* Provided data:
------------------------------------------------------------------------
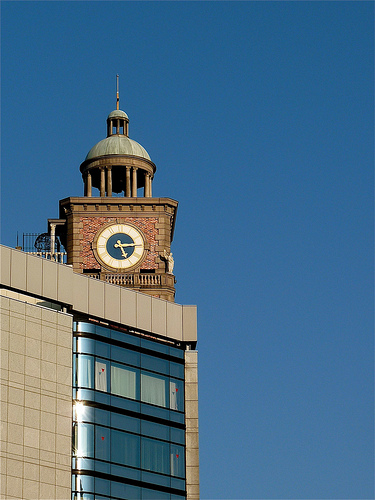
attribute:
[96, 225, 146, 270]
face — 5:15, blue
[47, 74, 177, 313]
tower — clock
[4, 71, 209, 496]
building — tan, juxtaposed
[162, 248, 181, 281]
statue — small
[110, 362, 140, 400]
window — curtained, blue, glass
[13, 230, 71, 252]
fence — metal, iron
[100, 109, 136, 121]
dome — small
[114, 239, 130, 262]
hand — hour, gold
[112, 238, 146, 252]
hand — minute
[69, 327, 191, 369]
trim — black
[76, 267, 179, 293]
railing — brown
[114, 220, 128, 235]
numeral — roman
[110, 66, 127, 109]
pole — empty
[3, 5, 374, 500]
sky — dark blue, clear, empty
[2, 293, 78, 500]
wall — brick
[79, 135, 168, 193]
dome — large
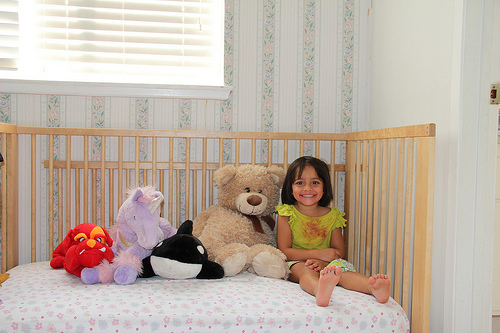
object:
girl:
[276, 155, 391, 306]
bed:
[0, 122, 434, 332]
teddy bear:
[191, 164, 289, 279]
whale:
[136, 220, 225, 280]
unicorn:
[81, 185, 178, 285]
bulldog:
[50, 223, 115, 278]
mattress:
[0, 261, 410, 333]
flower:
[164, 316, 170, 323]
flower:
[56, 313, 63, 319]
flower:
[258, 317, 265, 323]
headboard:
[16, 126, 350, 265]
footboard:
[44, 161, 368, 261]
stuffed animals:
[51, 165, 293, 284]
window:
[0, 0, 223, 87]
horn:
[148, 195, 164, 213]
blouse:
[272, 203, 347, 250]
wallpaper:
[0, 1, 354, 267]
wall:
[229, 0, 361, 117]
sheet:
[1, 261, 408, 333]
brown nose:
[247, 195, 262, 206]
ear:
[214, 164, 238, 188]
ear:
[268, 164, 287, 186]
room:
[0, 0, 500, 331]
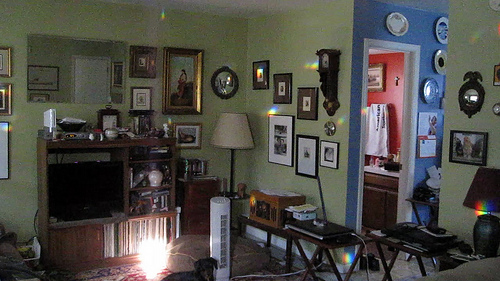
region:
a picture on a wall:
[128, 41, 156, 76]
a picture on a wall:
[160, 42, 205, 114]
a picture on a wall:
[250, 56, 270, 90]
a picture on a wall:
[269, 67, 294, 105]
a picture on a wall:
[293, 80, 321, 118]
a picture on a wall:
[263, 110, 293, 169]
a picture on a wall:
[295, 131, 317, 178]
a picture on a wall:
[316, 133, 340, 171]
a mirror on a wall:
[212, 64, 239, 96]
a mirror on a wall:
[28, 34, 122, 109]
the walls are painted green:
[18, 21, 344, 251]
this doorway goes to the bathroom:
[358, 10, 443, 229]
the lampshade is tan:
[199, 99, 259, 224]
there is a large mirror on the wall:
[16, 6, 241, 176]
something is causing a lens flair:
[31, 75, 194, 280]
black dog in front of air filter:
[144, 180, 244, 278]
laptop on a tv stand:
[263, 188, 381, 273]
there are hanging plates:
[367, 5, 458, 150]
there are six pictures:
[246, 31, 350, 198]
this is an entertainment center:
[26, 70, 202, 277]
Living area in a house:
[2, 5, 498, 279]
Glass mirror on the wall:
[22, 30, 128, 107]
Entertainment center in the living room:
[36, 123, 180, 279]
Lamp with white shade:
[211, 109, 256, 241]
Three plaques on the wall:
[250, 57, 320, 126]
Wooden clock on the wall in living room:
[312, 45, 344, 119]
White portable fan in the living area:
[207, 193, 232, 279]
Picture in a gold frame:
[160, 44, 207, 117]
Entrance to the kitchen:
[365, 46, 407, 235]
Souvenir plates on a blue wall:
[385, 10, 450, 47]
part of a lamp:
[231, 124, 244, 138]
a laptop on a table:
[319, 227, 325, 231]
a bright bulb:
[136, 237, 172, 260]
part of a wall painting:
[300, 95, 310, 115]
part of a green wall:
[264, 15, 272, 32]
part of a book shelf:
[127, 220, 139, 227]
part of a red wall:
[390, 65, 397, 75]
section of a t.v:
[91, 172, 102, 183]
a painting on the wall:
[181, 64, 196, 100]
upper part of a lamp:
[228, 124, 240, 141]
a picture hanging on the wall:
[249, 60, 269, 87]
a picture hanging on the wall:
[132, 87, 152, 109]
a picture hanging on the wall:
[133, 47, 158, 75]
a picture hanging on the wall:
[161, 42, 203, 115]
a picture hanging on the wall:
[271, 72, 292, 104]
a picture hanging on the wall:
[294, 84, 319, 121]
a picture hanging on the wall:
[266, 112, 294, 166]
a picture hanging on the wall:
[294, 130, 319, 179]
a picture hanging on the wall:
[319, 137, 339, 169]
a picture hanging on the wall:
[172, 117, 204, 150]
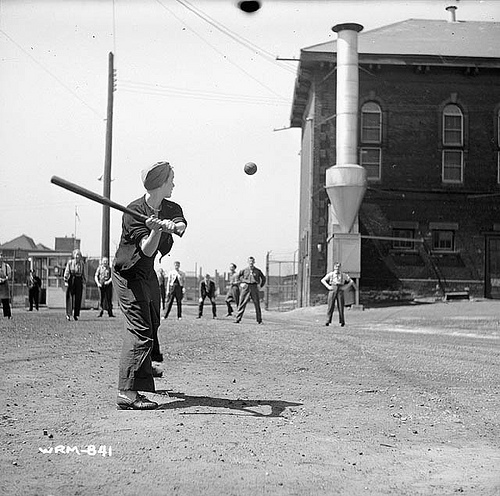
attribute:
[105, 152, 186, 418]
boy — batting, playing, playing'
------------------------------------------------------------------------
* What needs to be done: Reproduce all of the lines above word for word, but leave the pictures out of your answer.

* Result of the exercise:
attribute:
[96, 225, 146, 270]
face — 5:15, blue
[47, 74, 177, 313]
tower — clock
[4, 71, 209, 496]
building — tan, juxtaposed
[162, 248, 181, 281]
statue — small
[110, 362, 140, 400]
window — curtained, blue, glass
[13, 230, 71, 252]
fence — metal, iron
[100, 109, 136, 121]
dome — small
[114, 239, 130, 262]
hand — hour, gold
[112, 238, 146, 252]
hand — minute
[69, 327, 191, 369]
trim — black
[76, 267, 179, 293]
railing — brown
[114, 220, 128, 235]
numeral — roman
[110, 66, 127, 109]
pole — empty
[3, 5, 374, 500]
sky — dark blue, clear, empty
[2, 293, 78, 500]
wall — brick
[79, 135, 168, 193]
dome — large
object:
girl:
[276, 155, 391, 306]
bed:
[0, 122, 434, 332]
teddy bear:
[191, 164, 289, 279]
whale:
[136, 220, 225, 280]
unicorn:
[81, 185, 178, 285]
bulldog:
[50, 223, 115, 278]
mattress:
[0, 261, 410, 333]
flower:
[164, 316, 170, 323]
flower:
[56, 313, 63, 319]
flower:
[258, 317, 265, 323]
headboard:
[16, 126, 350, 265]
footboard:
[44, 161, 368, 261]
stuffed animals:
[51, 165, 293, 284]
window:
[0, 0, 223, 87]
horn:
[148, 195, 164, 213]
blouse:
[272, 203, 347, 250]
wallpaper:
[0, 1, 354, 267]
wall:
[229, 0, 361, 117]
sheet:
[1, 261, 408, 333]
brown nose:
[247, 195, 262, 206]
ear:
[214, 164, 238, 188]
ear:
[268, 164, 287, 186]
room:
[0, 0, 500, 331]
region:
a picture on a wall:
[128, 41, 156, 76]
a picture on a wall:
[160, 42, 205, 114]
a picture on a wall:
[250, 56, 270, 90]
a picture on a wall:
[269, 67, 294, 105]
a picture on a wall:
[293, 80, 321, 118]
a picture on a wall:
[263, 110, 293, 169]
a picture on a wall:
[295, 131, 317, 178]
a picture on a wall:
[316, 133, 340, 171]
a mirror on a wall:
[212, 64, 239, 96]
a mirror on a wall:
[28, 34, 122, 109]
the walls are painted green:
[18, 21, 344, 251]
this doorway goes to the bathroom:
[358, 10, 443, 229]
the lampshade is tan:
[199, 99, 259, 224]
there is a large mirror on the wall:
[16, 6, 241, 176]
something is causing a lens flair:
[31, 75, 194, 280]
black dog in front of air filter:
[144, 180, 244, 278]
laptop on a tv stand:
[263, 188, 381, 273]
there are hanging plates:
[367, 5, 458, 150]
there are six pictures:
[246, 31, 350, 198]
this is an entertainment center:
[26, 70, 202, 277]
Living area in a house:
[2, 5, 498, 279]
Glass mirror on the wall:
[22, 30, 128, 107]
Entertainment center in the living room:
[36, 123, 180, 279]
Lamp with white shade:
[211, 109, 256, 241]
Three plaques on the wall:
[250, 57, 320, 126]
Wooden clock on the wall in living room:
[312, 45, 344, 119]
White portable fan in the living area:
[207, 193, 232, 279]
Picture in a gold frame:
[160, 44, 207, 117]
Entrance to the kitchen:
[365, 46, 407, 235]
Souvenir plates on a blue wall:
[385, 10, 450, 47]
part of a lamp:
[231, 124, 244, 138]
a laptop on a table:
[319, 227, 325, 231]
a bright bulb:
[136, 237, 172, 260]
part of a wall painting:
[300, 95, 310, 115]
part of a green wall:
[264, 15, 272, 32]
part of a book shelf:
[127, 220, 139, 227]
part of a red wall:
[390, 65, 397, 75]
section of a t.v:
[91, 172, 102, 183]
a painting on the wall:
[181, 64, 196, 100]
upper part of a lamp:
[228, 124, 240, 141]
a picture hanging on the wall:
[249, 60, 269, 87]
a picture hanging on the wall:
[132, 87, 152, 109]
a picture hanging on the wall:
[133, 47, 158, 75]
a picture hanging on the wall:
[161, 42, 203, 115]
a picture hanging on the wall:
[271, 72, 292, 104]
a picture hanging on the wall:
[294, 84, 319, 121]
a picture hanging on the wall:
[266, 112, 294, 166]
a picture hanging on the wall:
[294, 130, 319, 179]
a picture hanging on the wall:
[319, 137, 339, 169]
a picture hanging on the wall:
[172, 117, 204, 150]
attribute:
[105, 152, 186, 418]
boy — batting, playing, playing'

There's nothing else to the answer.